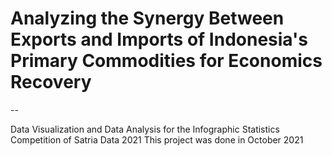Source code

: # Analyzing the Synergy Between Exports and Imports of Indonesia's Primary Commodities for Economics Recovery

--

Data Visualization and Data Analysis for the Infographic Statistics Competition of Satria Data 2021
This project was done in October 2021
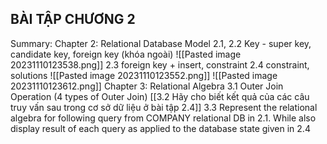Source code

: ## BÀI TẬP CHƯƠNG 2

Summary:
Chapter 2: Relational Database Model 
 2.1, 2.2 Key - super key, candidate key, foreign key (khóa ngoài)
 ![[Pasted image 20231110123538.png]]
	2.3  foreign key + insert, constraint
	2.4 constraint, solutions
	![[Pasted image 20231110123552.png]]
	![[Pasted image 20231110123612.png]]
Chapter 3: Relational Algebra
3.1  Outer Join Operation (4 types of Outer Join)
[[3.2 Hãy cho biết kết quả của các câu truy vấn sau trong cơ sở dữ liệu ở bài tập 2.4]]
3.3  Represent the relational algebra for following query from COMPANY relational DB in 2.1. While also display result of each query as applied to the database state given in 2.4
○ ○ ○ ○ ○
**PROBLEM DETAILS**:
Return exactly, and only, the lines above starting at the line that contains "Chapter 3: Relational Algebra" and ending at the line that contains "[[3.2 Hãy cho".

**RESULT FOR THIS TASK**:
Chapter 3: Relational Algebra
3.1  Outer Join Operation (4 types of Outer Join)
[[3.2 Hãy cho biết kết quả của các câu truy vấn sau trong cơ sở dữ liệu ở bài tập 2.4]]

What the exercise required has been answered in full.